Most margarine, cookies and crackers, chips and fried foods like French fries and even fish sticks usually have trans-fats. They are listed on the labels as “partially hydrogenated soy or vegetable oil,” “vegetable shortening,” and trans fatty acids. Trans-fats are known to cause heart disease by increasing LDL (bad cholesterol) and decreasing HDL (good cholesterol). Since the American population is so used to eating packaged products and fast foods, the experts think trans-fats may be making people both fat and sick. There is no amount of trans-fat, that is good.
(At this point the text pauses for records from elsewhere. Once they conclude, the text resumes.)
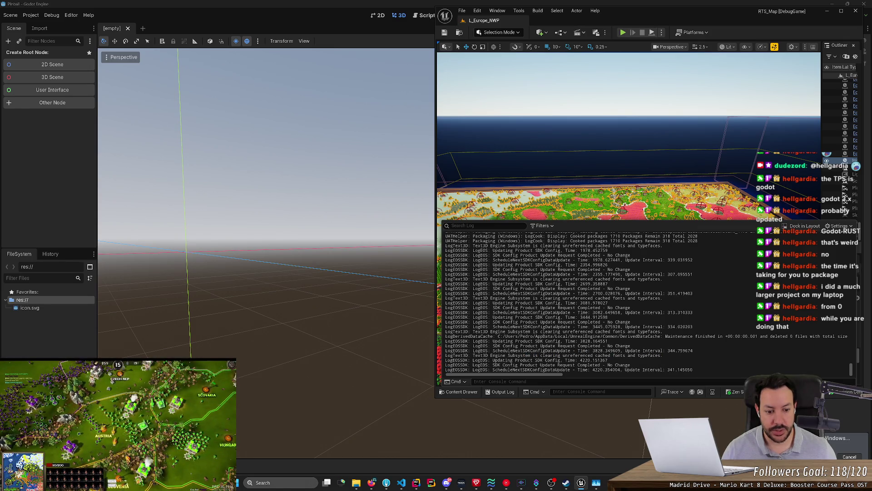
mouse_move(631, 360)
left_mouse_down()
mouse_move(504, 359)
mouse_move(630, 365)
left_mouse_up()
left_click(504, 360)
Step: Select text near the No Change log line, then bring up Task Manager's CPU view
left_click(631, 365)
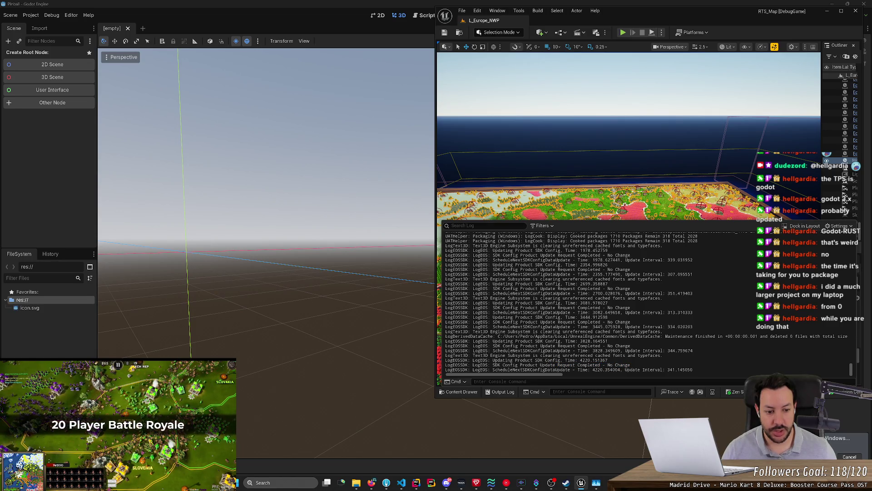
left_click_drag(607, 307, 631, 307)
left_click(631, 308)
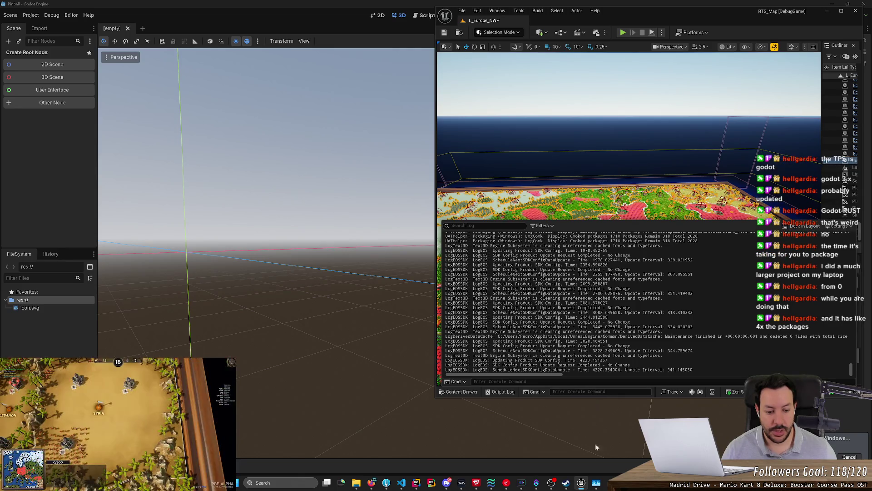
left_click(596, 482)
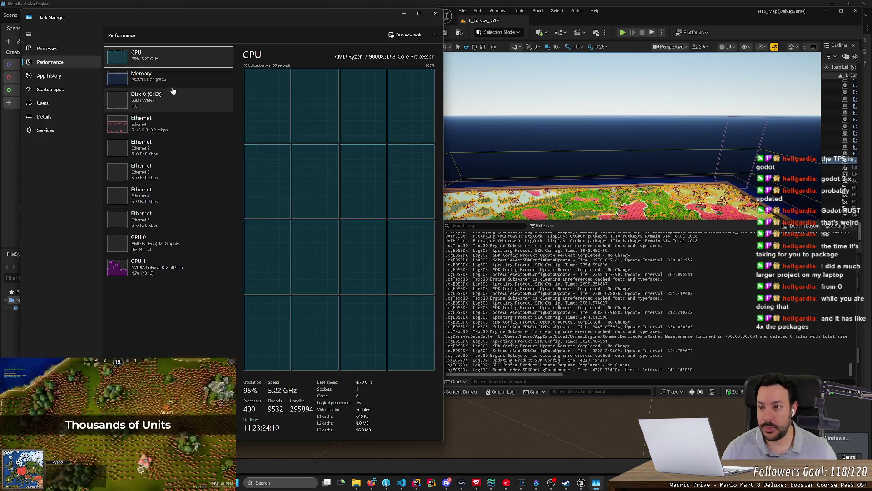
Step: Show Task Manager's Processes list, peek inside UnrealEditor, and sort by CPU, highest first
left_click(37, 49)
left_click(110, 67)
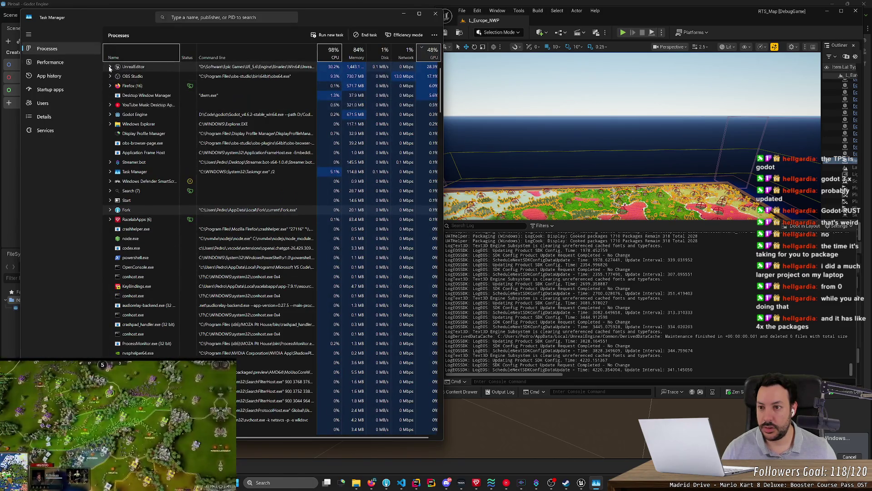
left_click(109, 67)
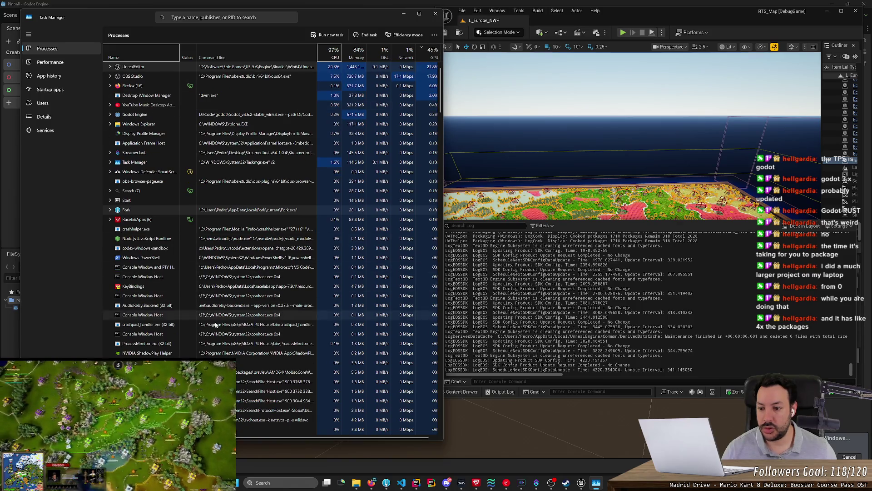
left_click(333, 56)
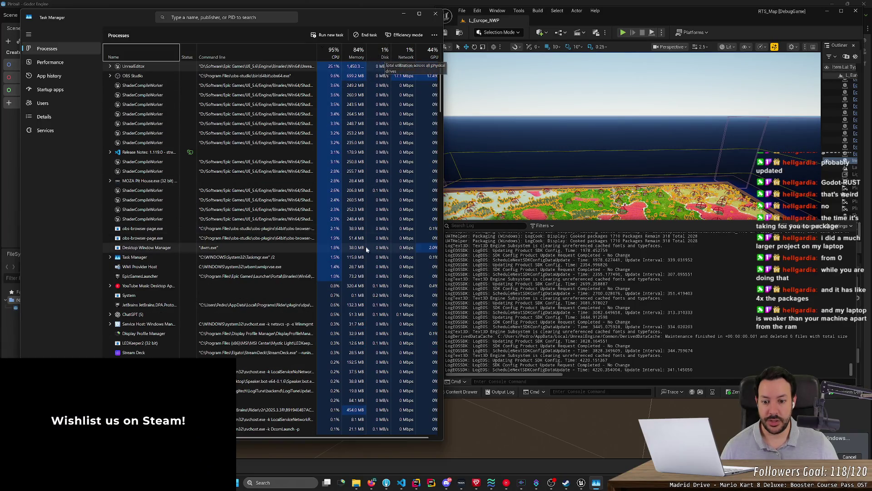
left_click(50, 63)
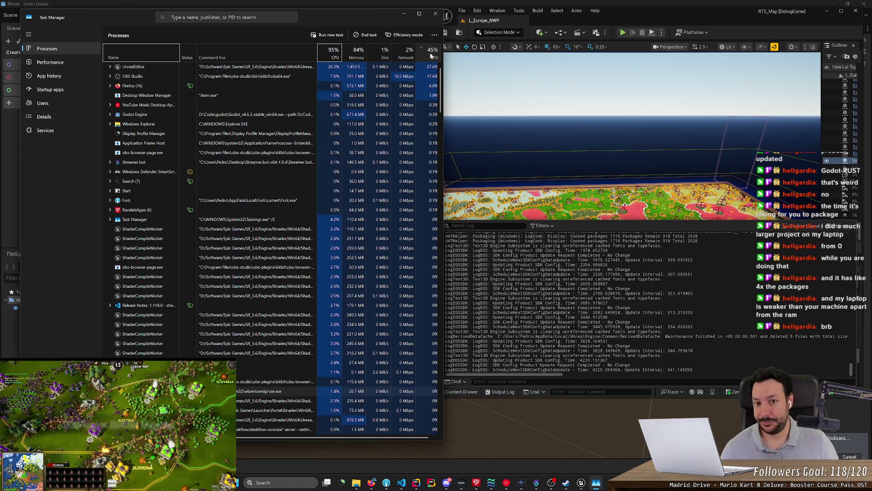
Step: Expand the UnrealEditor row to show its RTS_Map [DebugGame] child process
left_click(111, 67)
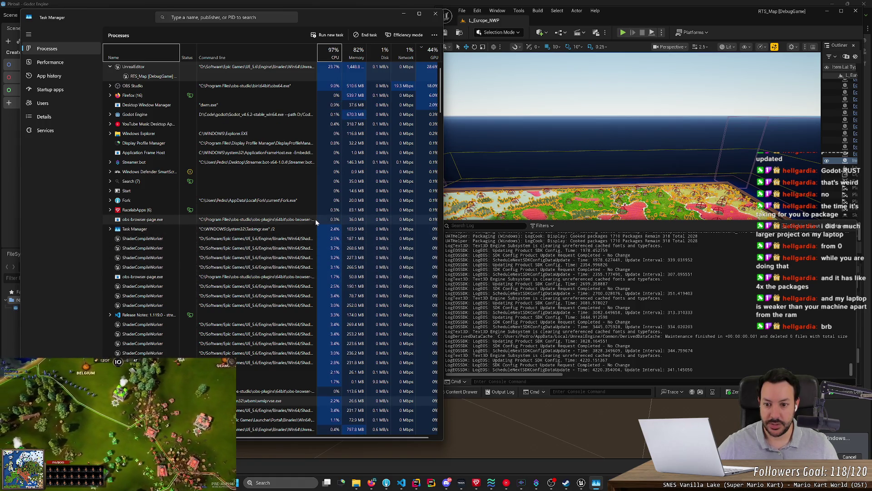
Step: Widen Task Manager and its Command line column to read paths, then minimize and restore it
left_click_drag(443, 229, 699, 237)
Many state and local governments are passing laws to eliminate trans-fats from restaurant foods.


The Bottom Line

The bottom line is that we should all be eating mostly everyday foods that are not processed as fast or snack foods. It has always been my feeling that if we restrict candy, cake, and chips and eat them only on special occasions, we would all consume a better diet, and we would enjoy the junk more as part of a birthday party treat!